RSI : The Saviour
Today we will talk about an indicator that introduces us to very fine precisions of the market. We can make loads of money by using this indicator. You can predict whether it will go up or fall, just by using this indicator only. So, let's look at it.
Points we are going to cover in this topic:
- Introduction to RSI
- How to find RSI's range and its use
- Market Indication
- Divergences
Introduction to RSI
RSI stands for Relative Strength Index. We can predict the direction of the market just by knowing the market's relative strength. Well, you guessed that by its full form, don't you?
RSI's concept has given by J. Welles Wilder Jr. in his book named "New Concepts In Technical Trading Systems."
So come with us, and we will introduce you to the amazing topic of RSI.
Range Of RSI
RSI's range lies between 0 to 100. Generally, we can see its range between 20-80 but it can go under 20 when the market is very bearish and above 80 when it is strongly bullish.
Well, we have seen what is the range of RSI. Now, we will discuss how one can find the range of RSI.
RSI = 100- [100/{1+(Average Gain/Average Loss)}]
Here, the average gain/loss we used is the average percentage gain/loss. The formula has a positive value for the loss.
Now, you have seen a formula that describes how to find RSI. But this formula is for Professional Traders. For beginners, we have given a simple yet successful way to find the RSI range.
- When the value of RSI lies between the range of 20-40 then it is a bearish signal that means that there are full chances of the market to be crashed. Please read the graph carefully because the same range can be found just after the market crash. So, keep an eye always on the graph otherwise you will book a loss.
- When the value of RSI lies between 40-60 then it shows a sideways trend. In general, it is also known as a non-trading zone. Because this is a kind of situation where you can not tell the next move of the market's graph.
- When the value of RSI lies in the range of 60-80 then it can be proved as a strong bullish move in the market and chances are that we can make a huge profit from it.
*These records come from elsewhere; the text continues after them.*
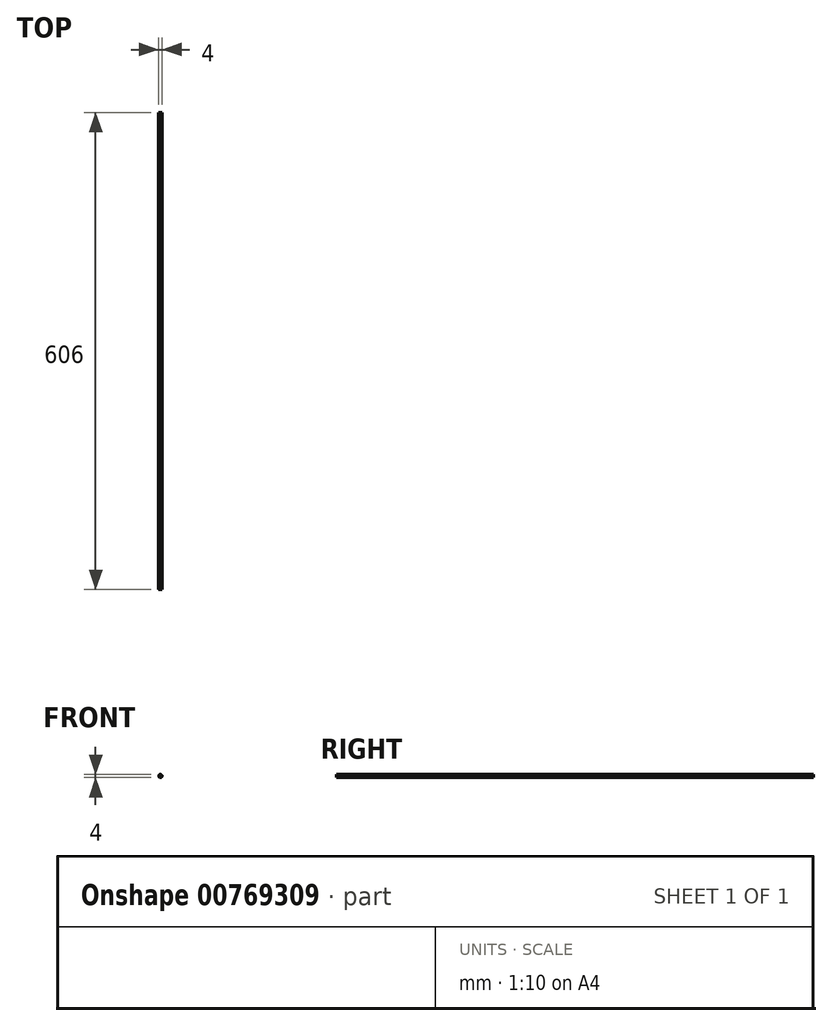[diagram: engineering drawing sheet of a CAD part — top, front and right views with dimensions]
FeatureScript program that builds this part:
annotation { "Feature Type Name" : "Feature", "Feature Type Description" : "" }
export const myFeature = defineFeature(function(context is Context, id is Id, definition is map)
    precondition{}
    {
        {
            var Q0;
            Q0=qCreatedBy(makeId("Front.planeOp"),FACE);
            var sketch = newSketch(context, id + "F0", { "sketchPlane" : qUnion([Q0])});
            skCircle(sketch, "E0", {"center": v(0, 0) * mm, "radius": 2 * mm});
            skSolve(sketch);
        }
        {
            var Q0;
            Q0=makeQuery(id+"F0.imprint","IMPRINT",FACE,{"disambiguationData":[TD([[makeQuery(id+"F0.imprint","IMPRINT",EDGE,{"derivedFrom":sQuery(id+"F0.wireOp",EDGE,"E0")}),1.0]])]});
            extrude(context, id + "F1", {"entities" : qUnion([Q0]), "depth" : 606 * mm, "offsetDistance" : 25 * mm});
        }
    });
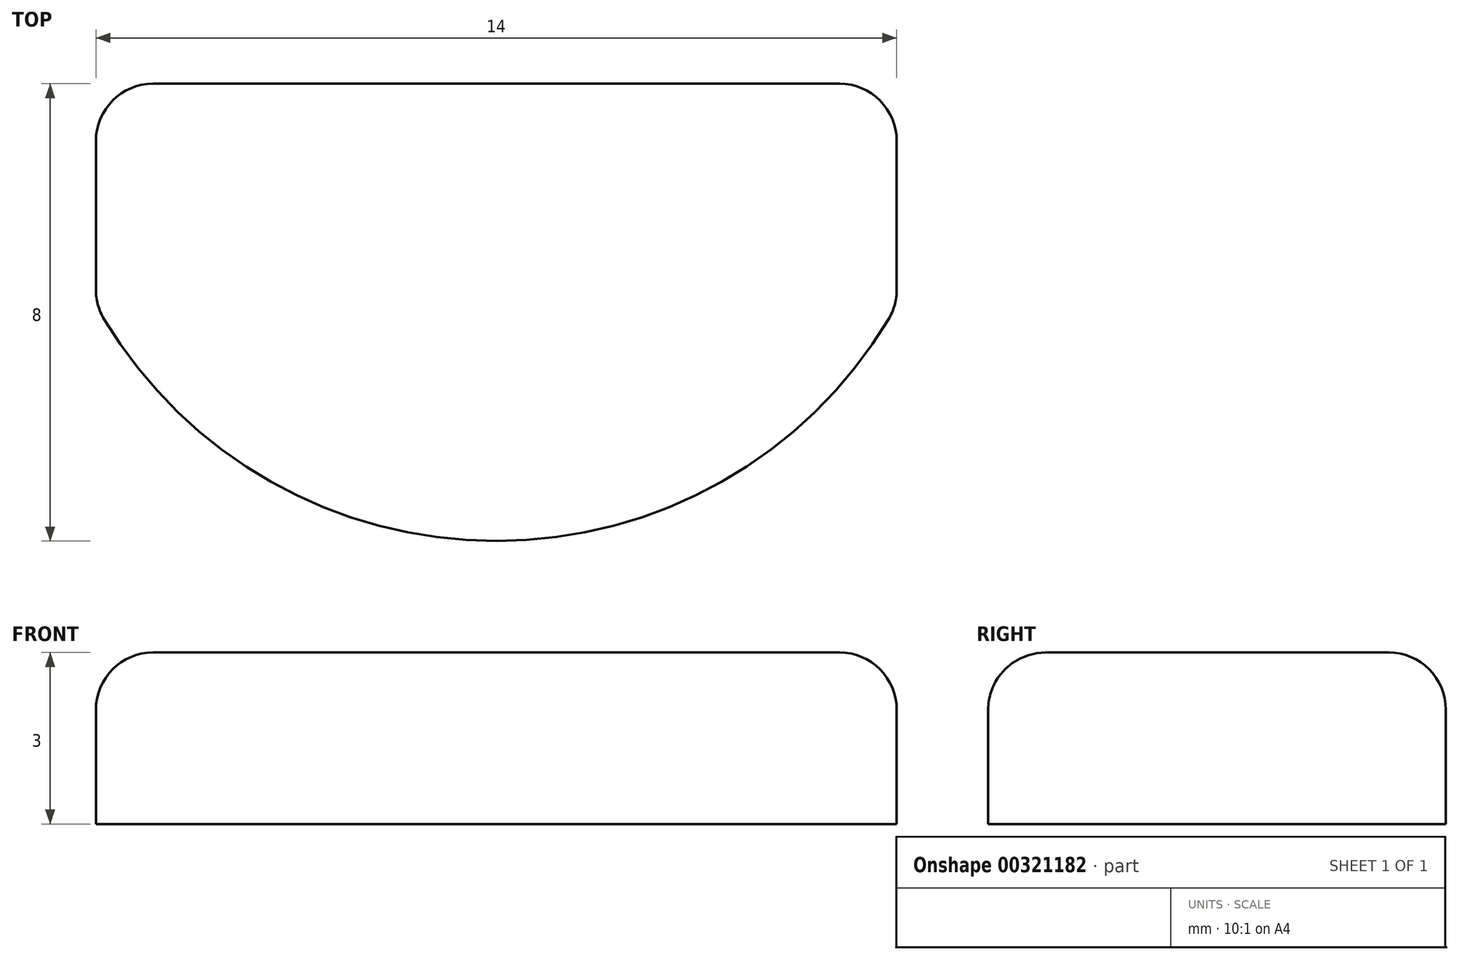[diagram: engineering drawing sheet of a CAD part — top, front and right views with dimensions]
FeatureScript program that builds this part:
annotation { "Feature Type Name" : "Feature", "Feature Type Description" : "" }
export const myFeature = defineFeature(function(context is Context, id is Id, definition is map)
    precondition{}
    {
        {
            var Q0;
            Q0=qCreatedBy(makeId("Top.planeOp"),FACE);
            var sketch = newSketch(context, id + "F0", { "sketchPlane" : qUnion([Q0])});
            skArc(sketch, "E0", {"start": v(-7, -3.87) * mm, "mid": v(0, -8) * mm, "end": v(7, -3.87) * mm});
            skLineSegment(sketch, "E1", {"start": v(-7, 0) * mm, "end": v(7, 0) * mm});
            skLineSegment(sketch, "E2", {"start": v(0, 0) * mm, "end": v(-7, 0) * mm});
            skLineSegment(sketch, "E3", {"start": v(-7, 0) * mm, "end": v(-7, -3.87) * mm});
            skArc(sketch, "E4.MirrorCS", {"start": v(7, -3.87) * mm, "mid": v(0, -8) * mm, "end": v(-7, -3.87) * mm});
            skLineSegment(sketch, "E5.MirrorCS", {"start": v(7, 0) * mm, "end": v(7, -3.87) * mm});
            skSolve(sketch);
        }
        {
            var Q0;
            Q0=makeQuery(id+"F0.imprint","IMPRINT",FACE,{"disambiguationData":[TD([[makeQuery(id+"F0.imprint","IMPRINT",EDGE,{"derivedFrom":sQuery(id+"F0.wireOp",EDGE,"E1")}),-1.0]])]});
            extrude(context, id + "F1", {"entities" : qUnion([Q0]), "depth" : 3 * mm});
        }
        {
            var Q0;
            Q0=makeQuery(id+"F1.opExtrude","CAP_EDGE",EDGE,{"disambiguationData":[OSD([sQuery(id+"F0.wireOp",EDGE,"E3")])],"isStart":false});
            var Q1;
            Q1=makeQuery(id+"F1.opExtrude","CAP_EDGE",EDGE,{"disambiguationData":[OSD([sQuery(id+"F0.wireOp",EDGE,"E1"),sQuery(id+"F0.wireOp",EDGE,"E2")])],"isStart":false});
            var Q2;
            Q2=makeQuery(id+"F1.opExtrude","CAP_EDGE",EDGE,{"disambiguationData":[OSD([sQuery(id+"F0.wireOp",EDGE,"E5.MirrorCS")])],"isStart":false});
            var Q3;
            Q3=makeQuery(id+"F1.opExtrude","CAP_EDGE",EDGE,{"disambiguationData":[OSD([sQuery(id+"F0.wireOp",EDGE,"E0")])],"isStart":false});
            var Q4;
            Q4=makeQuery(id+"F1.opExtrude","SWEPT_EDGE",EDGE,{"disambiguationData":[OSD([sQuery(id+"F0.wireOp",EDGE,"E3"),sQuery(id+"F0.wireOp",EDGE,"E0")])]});
            var Q5;
            Q5=makeQuery(id+"F1.opExtrude","SWEPT_EDGE",EDGE,{"disambiguationData":[OSD([sQuery(id+"F0.wireOp",EDGE,"E2"),sQuery(id+"F0.wireOp",EDGE,"E3")])]});
            var Q6;
            Q6=makeQuery(id+"F1.opExtrude","SWEPT_EDGE",EDGE,{"disambiguationData":[OSD([sQuery(id+"F0.wireOp",EDGE,"E5.MirrorCS"),sQuery(id+"F0.wireOp",EDGE,"E0")])]});
            var Q7;
            Q7=makeQuery(id+"F1.opExtrude","SWEPT_EDGE",EDGE,{"disambiguationData":[OSD([sQuery(id+"F0.wireOp",EDGE,"E1"),sQuery(id+"F0.wireOp",EDGE,"E5.MirrorCS")])]});
            fillet(context, id + "F2", {"entities" : qUnion([Q0, Q1, Q2, Q3, Q4, Q5, Q6, Q7]), "radius" : 1 * mm, "tangentPropagation" : true, "allowEdgeOverflow" : false});
        }
    });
Observation of Grandfather, father and son method:
It is a special kind of method by which we can forecast the direction of the graph. As it is named, if the grandfather is walking at the right place, his son is also at the right place and following him then the child will also be going to the right place. The same thing for charts, if the monthly chart is showing a value of 60+, the weekly view is showing 60+ then it is confirmed that the daily chart's value is also 60+
Understanding Divergence:
Divergence:- Divergence is something that allows you to stop making a loss in the market. This indicates the opposite/changing direction of an asset in a prognosis view.
RSI Divergences:
- Bullish Divergences: It occurs when an asset's trend line is going upwards but suddenly when RSI is coming down then it sends us the Overbought Signal. From there, the market starts falling. So, that's the work of a bullish divergence, 'to indicate the oversold signal before making any loss'.
- Bearish Divergences: When an asset is falling down but RSI makes its move in the upward direction then it is also a 'signal of oversold' and the market may gain its height again. So, this type of situation may be detected by Divergences.
A bar graph can be shown with RSI's trendline which shows us the approximate volume of buyers and sellers at that specific time. And yes, RSI works all like that.